My DD has very wide feet. My advice is skip anything that comes up to the calf and go for ankle boots. UNLESS there is an opening that goes all the way up the leg (and even then it might be tough).

We just went through the shoe saga last weekend. Were told by a woman who seemed knowledgeable that b/c of DD's wide feet, we'd have a hard time getting her into a taller boot. Sure enough, her prediction came true. We ended up with ankle boots.

Land's End has a really nice snowboot for toddlers. But at the store (Sears carries Lands End now) they only had medium width, not large.


----------



## Clarity (Nov 19, 2001)

Land's end and ankle boots are great suggestions. A pair of polarfleece pants paired with ankle boots are all my toddler ever needed. If you're in a big pinch...how about making polarfleece booties to go over his shoes and a little velcro to close them, or just plain plastic bags taped at the ankle with duct tape.


----------



## Jennifer Z (Sep 15, 2002)

We have done the plastic bags with duct tape. It is a bit of a trick to do though.

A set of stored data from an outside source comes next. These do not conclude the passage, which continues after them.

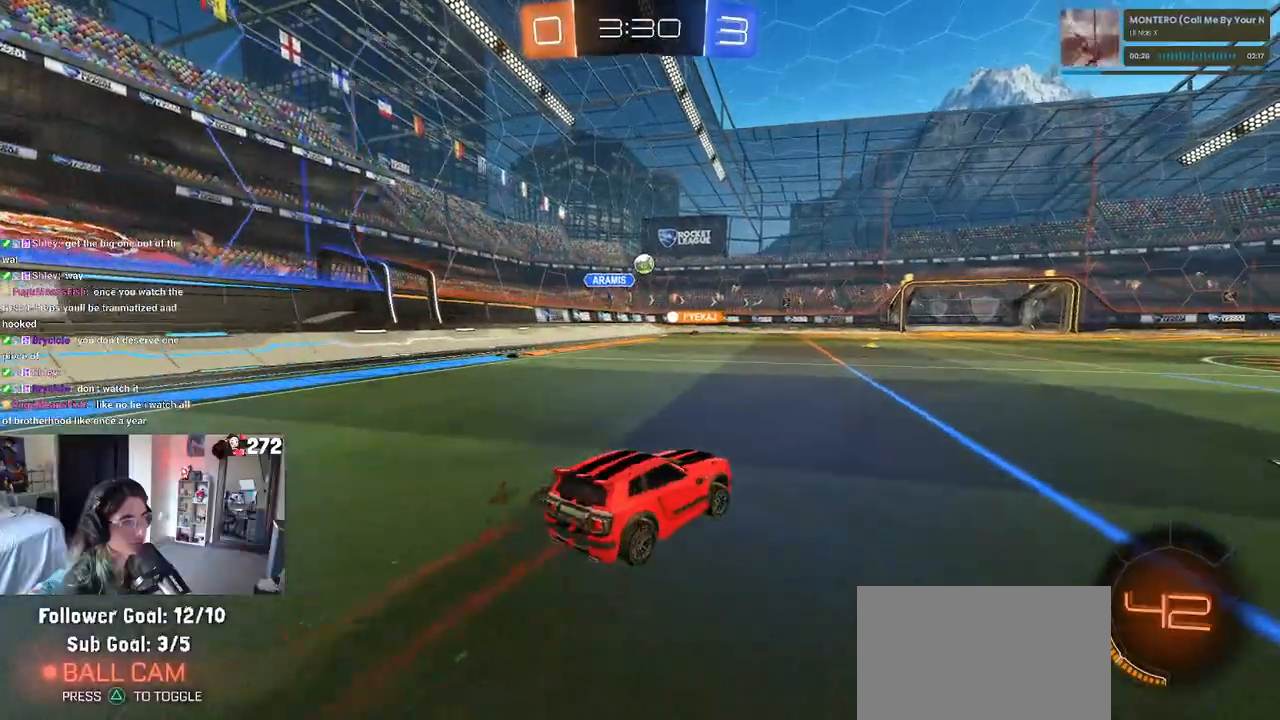
{"dt_ms": 500, "buttons": ["SQUARE", "R1", "R2"], "left_stick": "down-left", "right_stick": "center", "events": [[50, "CROSS", "down"], [117, "left_stick", "up-left"], [167, "CROSS", "up"], [217, "CROSS", "down"], [283, "SQUARE", "down"], [300, "left_stick", "down"], [317, "CROSS", "up"], [433, "left_stick", "down-left"]]}
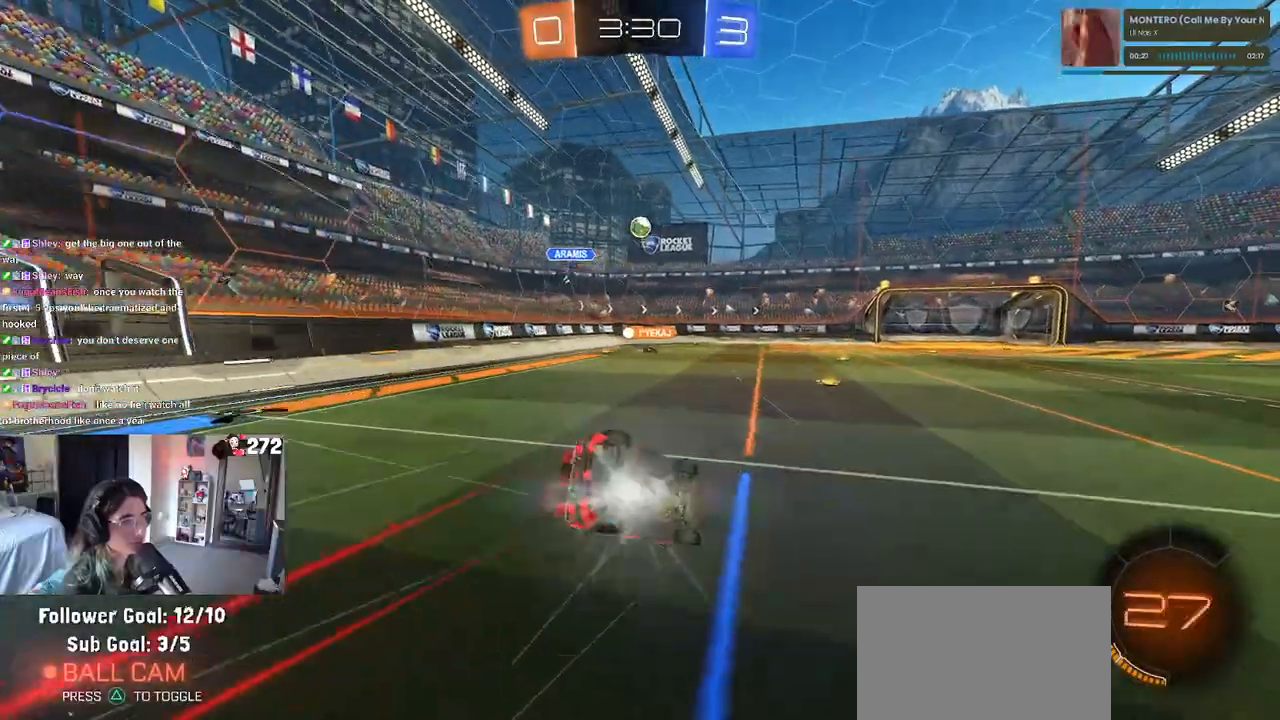
{"dt_ms": 500, "buttons": ["R2"], "left_stick": "down-left", "right_stick": "center", "events": [[183, "R1", "up"], [500, "SQUARE", "up"]]}
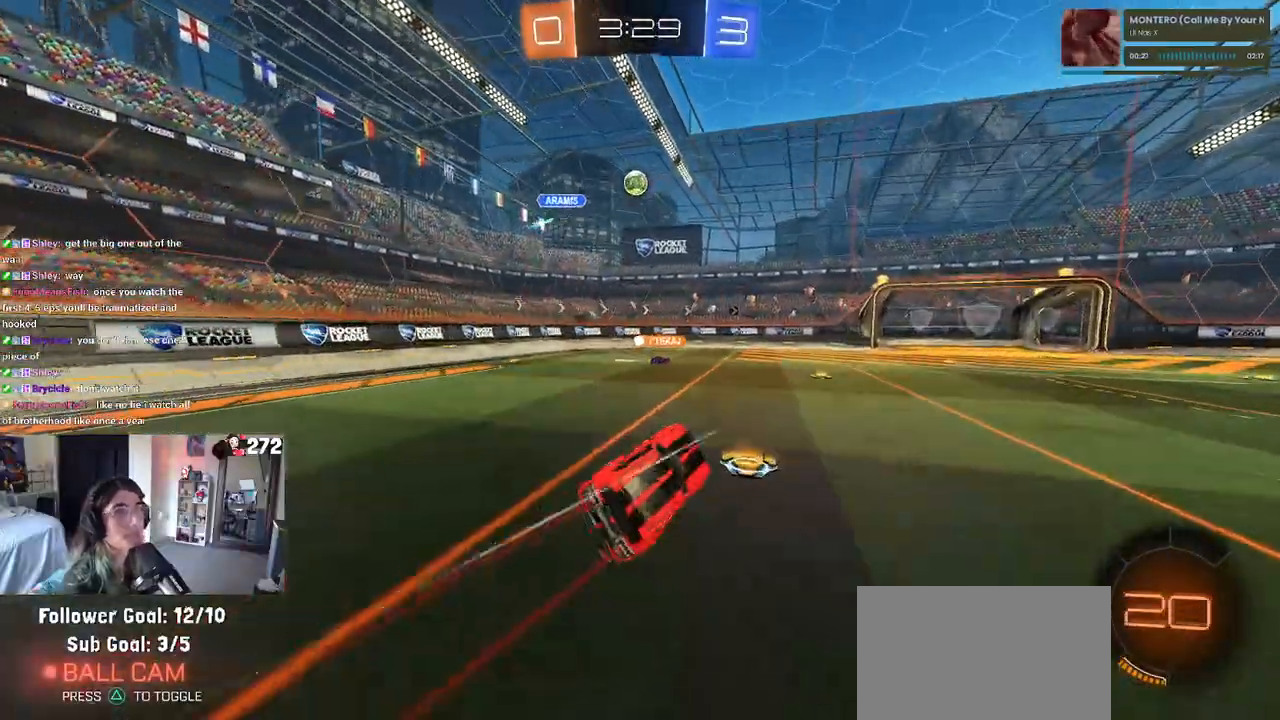
{"dt_ms": 500, "buttons": ["TRIANGLE", "R2"], "left_stick": "right", "right_stick": "center", "events": [[17, "left_stick", "center"], [183, "left_stick", "right"], [267, "left_stick", "center"], [450, "left_stick", "right"], [483, "TRIANGLE", "down"]]}
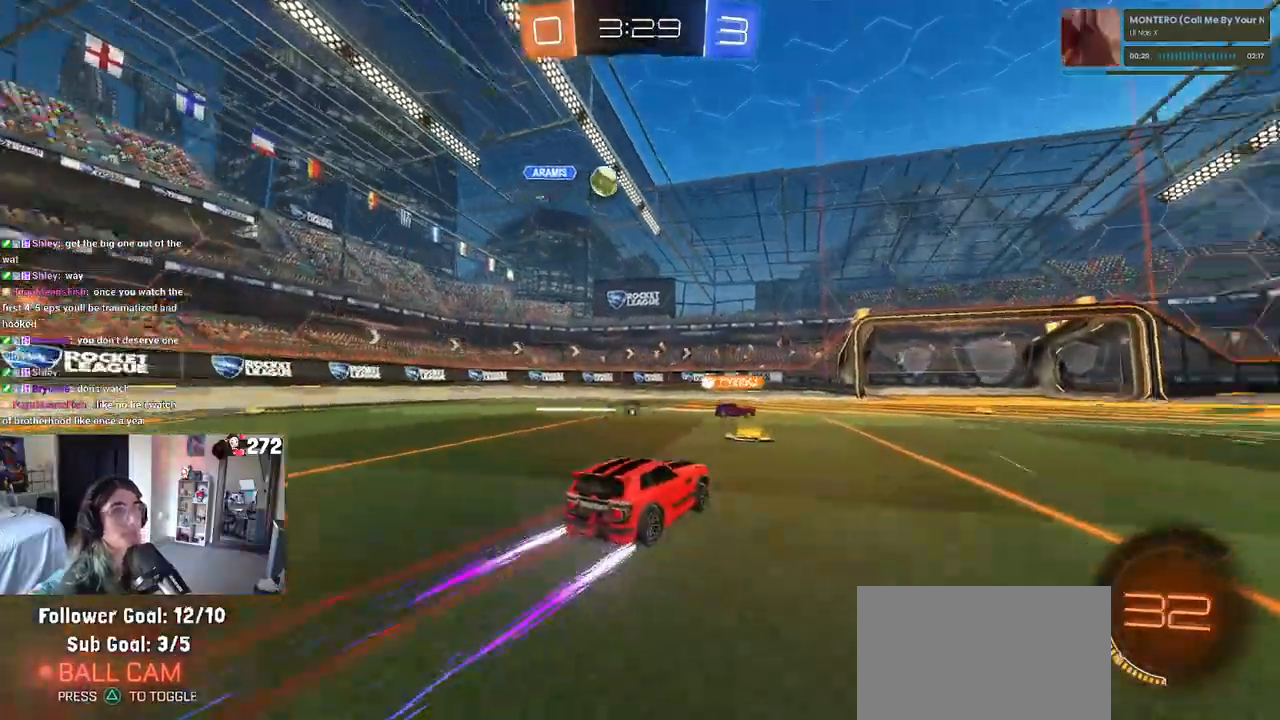
{"dt_ms": 500, "buttons": ["R2"], "left_stick": "right", "right_stick": "center", "events": [[150, "TRIANGLE", "up"], [317, "left_stick", "center"], [400, "TRIANGLE", "down"], [500, "TRIANGLE", "up"], [500, "left_stick", "right"]]}
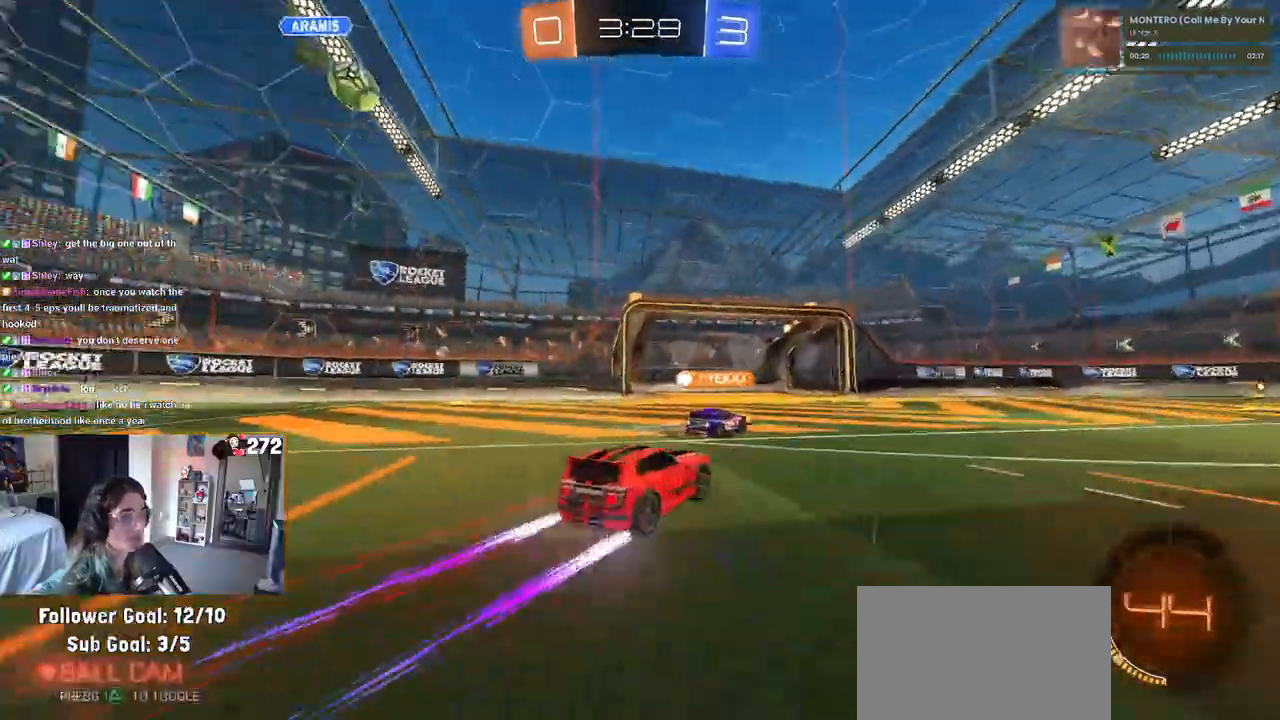
{"dt_ms": 500, "buttons": ["R2"], "left_stick": "center", "right_stick": "center", "events": [[367, "left_stick", "center"]]}
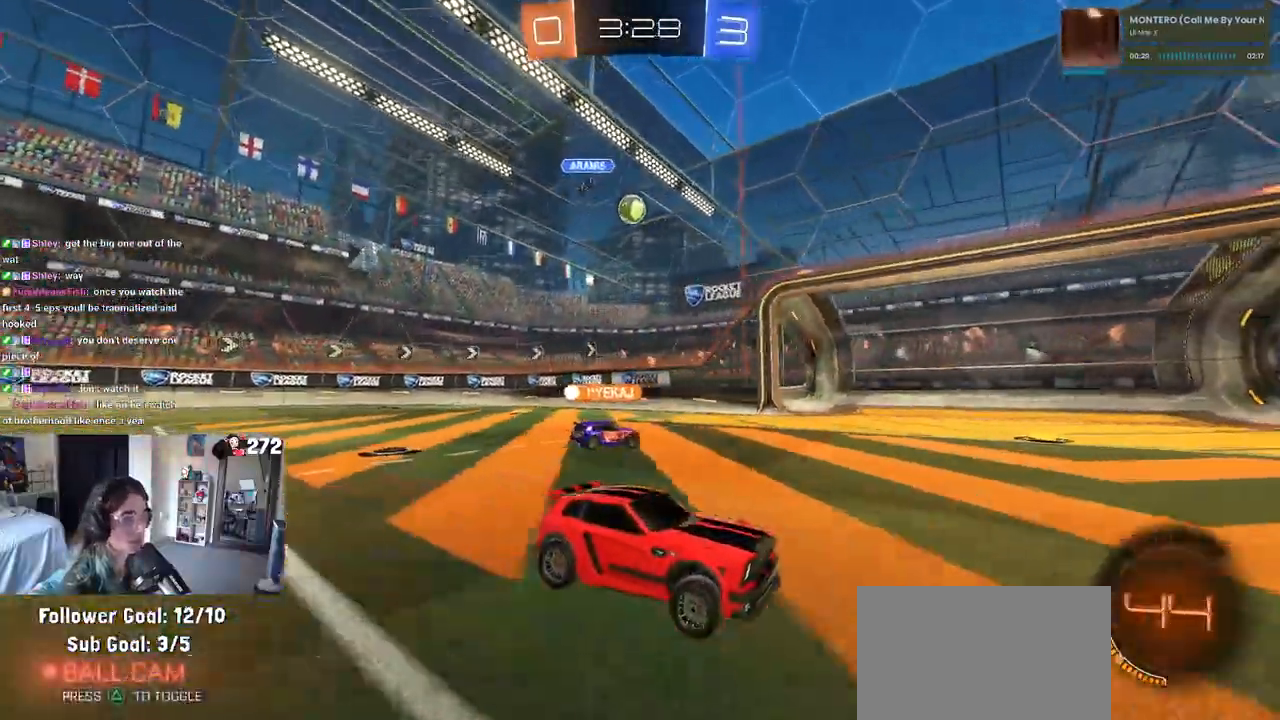
{"dt_ms": 500, "buttons": ["R2"], "left_stick": "left", "right_stick": "center", "events": [[250, "left_stick", "left"], [267, "SQUARE", "down"], [417, "SQUARE", "up"]]}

My mom wants me to get boots for him from her as part of her Christmas gift to him. I think I found a pair today...some Carter's boots that look like they will work, unfortunatly Zane was DONE shopping by the time I found them, so I quickly bought them and am keeping the receipt until I can try them on him.


----------



## jazminflower (Jan 4, 2003)

i posted a similar question a while back... dd is 7xw...we ended up getting the lands end boots. they only make them in medium width, which from what i was finding was the general trend in all winter boots, regardless of who made them. anyway, we got her size 8 and put them on over a pair of heavy socks, and they seemed to fit pretty well..btw...we got her size 8 so they would last the winter...i think they may be a little big on her in the legnth. also they were only $24.
hth


----------



## sparkeze (Nov 20, 2002)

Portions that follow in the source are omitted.